My last, and what proved to be futile interaction with him was when I sent him a link from a very interesting piece in the Intercept on how right wing pharma companies are cashing in hundreds of millions by getting their deluded minions to buy what they tout as cures for Covid. The article mentioned a group called Frontline Doctors who shill for the pharma companies. I thought that if, as he told me, he is interested in finding out some truth about it all, this article would open the door for him.
He wrote to me and said: “The article you sent me doesn’t really fit to what I do know about Ivermectin.” So, instead of giving him an opportunity to gain knowledge about how he and millions of others were being exploited, he actually tried to find the right-wing Frontline Doctors and strengthen his confirmation bias with their propaganda. “The website of the frontline doctors first seemed to be blocked, so it was difficult to get to know what the frontline doctors think about themselves, but finally I managed to read it.”
This experience has taught me a few important lessons:
#1. Just because someone has a skill set that you respect, it doesn’t mean they have an open mind.
#2. The pretzel logic these people are entangled in is nothing new, it has always been here, it’s just that we are inundated with its visibility due to the social media landscape that has come to dominate our lives.
#3. Getting angry and verbally abusive – which I did not do – only strengthens their confirmation bias.
#4. Laughing out loud at some of the ridiculous ideas that he proposed – which I did do to his face – didn’t faze him at all.

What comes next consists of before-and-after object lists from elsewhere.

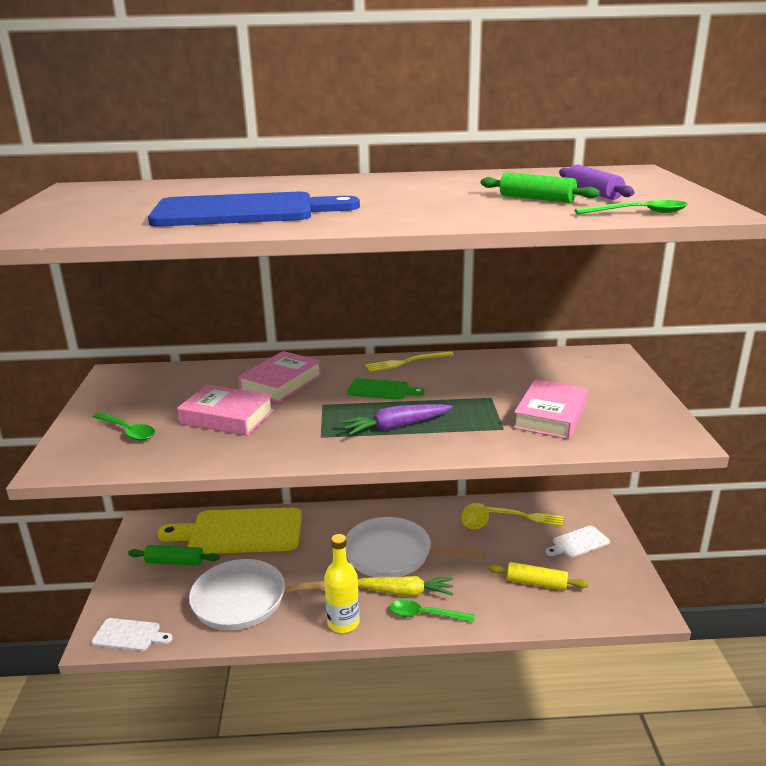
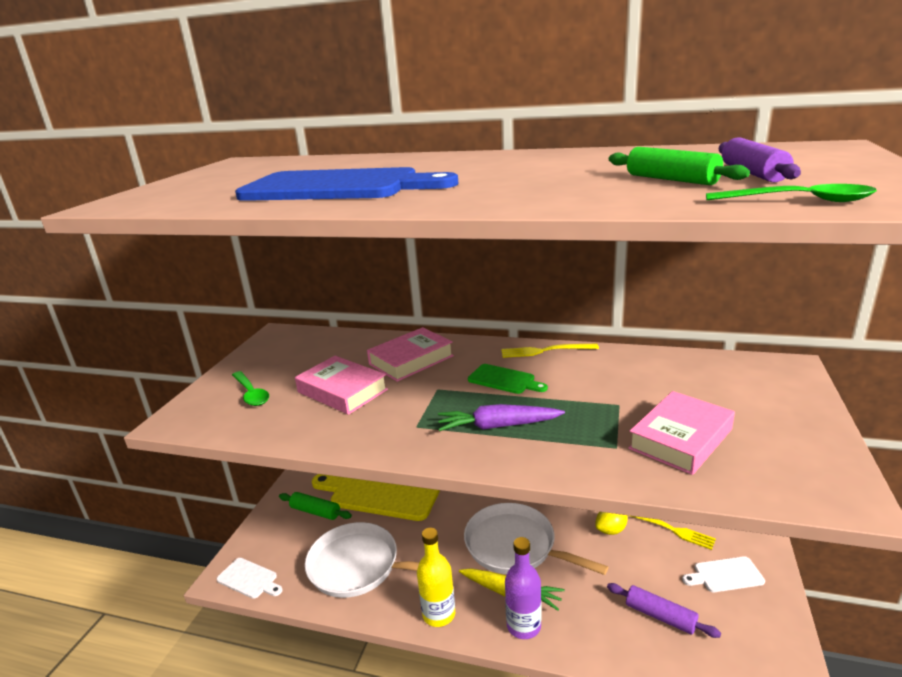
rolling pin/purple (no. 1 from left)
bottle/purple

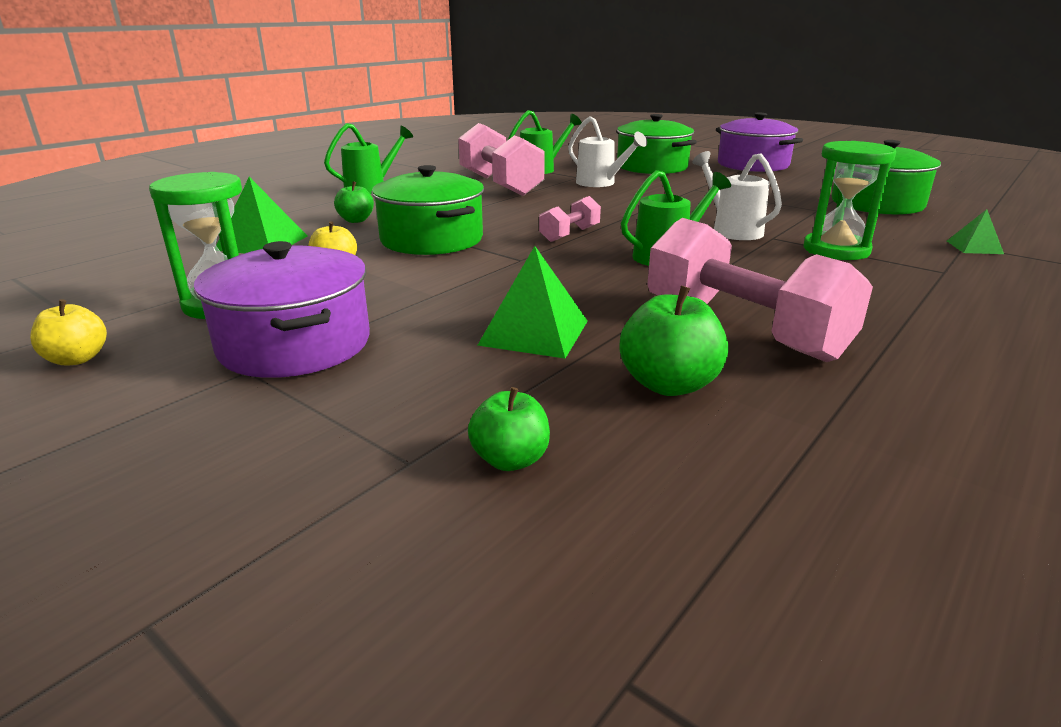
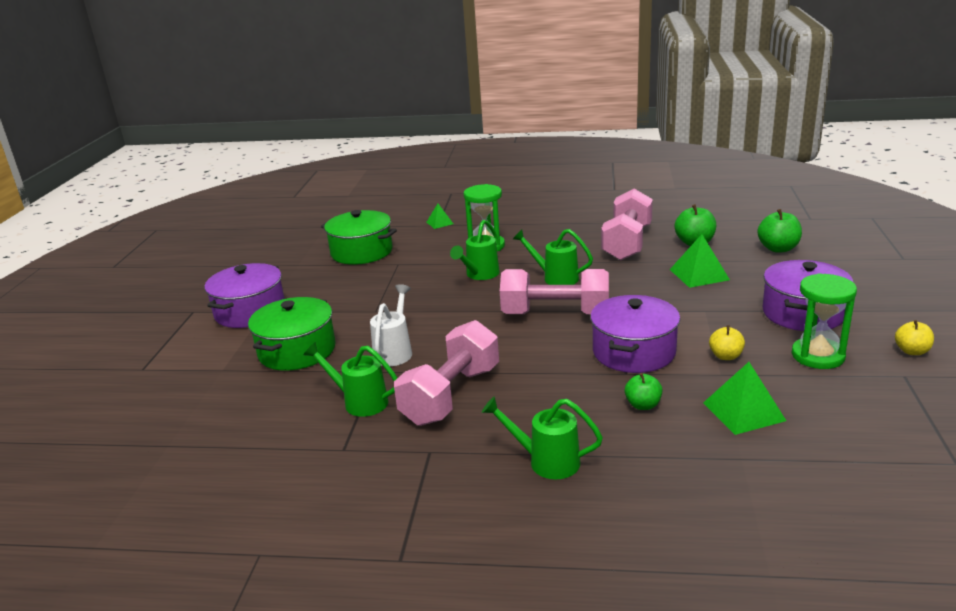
watering can/green (no. 2 from left)
pot/purple (no. 2 from left)
dumbbell/pink (no. 2 from left)
apple/green (no. 3 from left)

My conclusion is that in the best case scenario I am dealing with a deluded guy who is just trying to get people to like him and so he joins these groups that have weird ideas because they are all like him. The worst case scenario is that he is a manipulative psychopath who is using various popular movements to grab attention and fame and power to himself so that he can stand above the crowd and be admired as a mythical hero, no matter how twisted his motives and means of getting to the top.
Actually, the more I think of my time spent in his company, the more I am relieved that I was able to escape unscathed and get back home without any lasting damage. And yes, I’m done communicating with him on this subject. I don’t want to alienate him completely because of the project, which I pray will have a positive effect on people, but you can bet that I will be very careful in how I interact with him in the future. It will be strictly limited to business and the project.
After all: No use throwing out the baby with the bathwater.